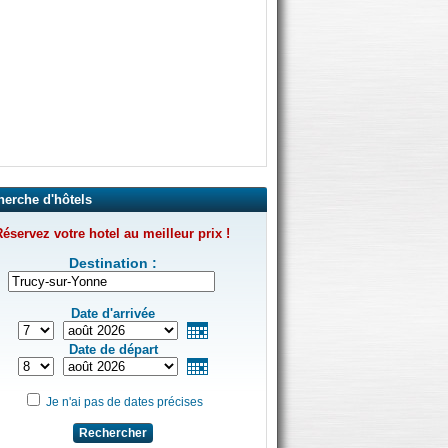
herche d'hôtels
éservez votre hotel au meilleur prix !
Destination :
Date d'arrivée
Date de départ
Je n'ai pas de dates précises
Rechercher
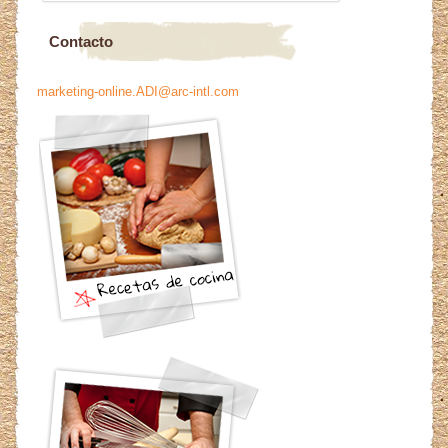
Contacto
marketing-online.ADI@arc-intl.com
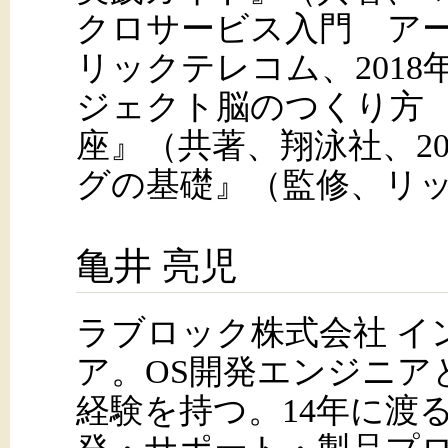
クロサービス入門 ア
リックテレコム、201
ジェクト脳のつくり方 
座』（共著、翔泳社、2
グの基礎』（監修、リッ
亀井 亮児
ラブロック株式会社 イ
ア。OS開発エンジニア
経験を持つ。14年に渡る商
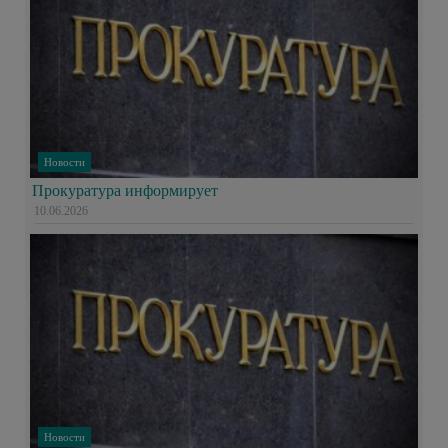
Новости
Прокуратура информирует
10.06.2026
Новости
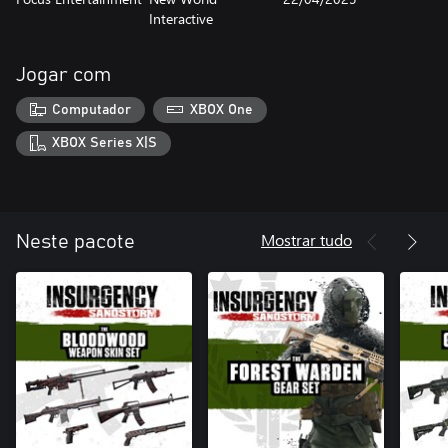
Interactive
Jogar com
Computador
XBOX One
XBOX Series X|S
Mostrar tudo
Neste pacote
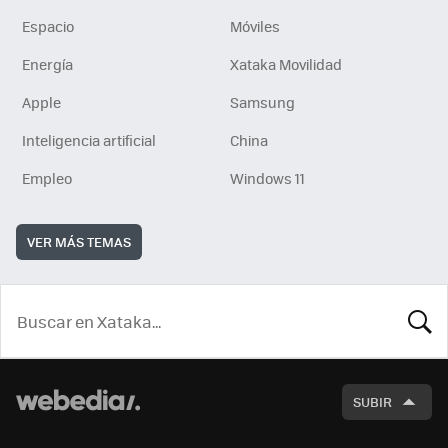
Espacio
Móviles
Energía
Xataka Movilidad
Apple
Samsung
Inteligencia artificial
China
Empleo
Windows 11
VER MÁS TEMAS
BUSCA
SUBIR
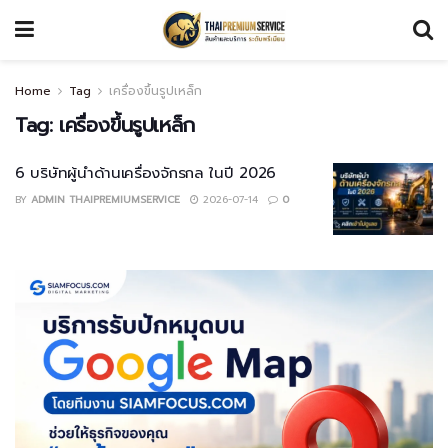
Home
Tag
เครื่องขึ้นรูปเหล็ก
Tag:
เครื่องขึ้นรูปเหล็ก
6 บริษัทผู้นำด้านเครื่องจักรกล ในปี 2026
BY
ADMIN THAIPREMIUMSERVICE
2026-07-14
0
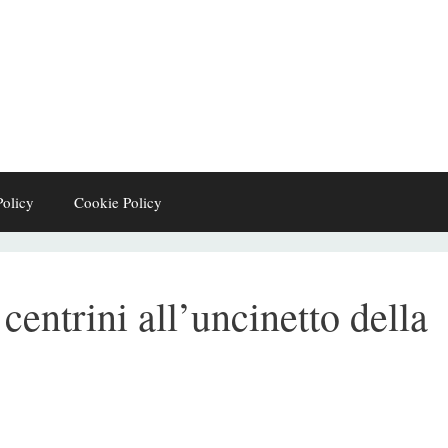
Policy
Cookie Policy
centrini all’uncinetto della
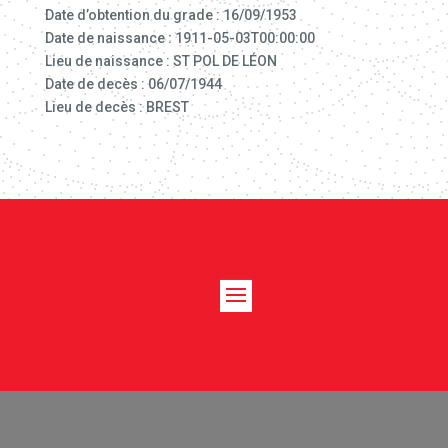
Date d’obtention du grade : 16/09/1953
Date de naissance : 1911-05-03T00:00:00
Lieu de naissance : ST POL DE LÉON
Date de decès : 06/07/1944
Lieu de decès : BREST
★ ★ ★ ★ ★
- **How to complete this task**:
Each line of the records is to be reproduced exactly, and each picture dropped.

- **Solution for this exercise**:
herche d'hôtels
éservez votre hotel au meilleur prix !
Destination :
Date d'arrivée
Date de départ
Je n'ai pas de dates précises
Rechercher
Contacto
marketing-online.ADI@arc-intl.com
クロサービス入門 ア
リックテレコム、201
ジェクト脳のつくり方 
座』（共著、翔泳社、2
グの基礎』（監修、リッ
亀井 亮児
ラブロック株式会社 イ
ア。OS開発エンジニア
経験を持つ。14年に渡る商
Новости
Прокуратура информирует
10.06.2026
Новости
Interactive
Jogar com
Computador
XBOX One
XBOX Series X|S
Mostrar tudo
Neste pacote
Espacio
Móviles
Energía
Xataka Movilidad
Apple
Samsung
Inteligencia artificial
China
Empleo
Windows 11
VER MÁS TEMAS
BUSCA
SUBIR
Home
Tag
เครื่องขึ้นรูปเหล็ก
Tag:
เครื่องขึ้นรูปเหล็ก
6 บริษัทผู้นำด้านเครื่องจักรกล ในปี 2026
BY
ADMIN THAIPREMIUMSERVICE
2026-07-14
0
Policy
Cookie Policy
centrini all’uncinetto della
Date d’obtention du grade : 16/09/1953
Date de naissance : 1911-05-03T00:00:00
Lieu de naissance : ST POL DE LÉON
Date de decès : 06/07/1944
Lieu de decès : BREST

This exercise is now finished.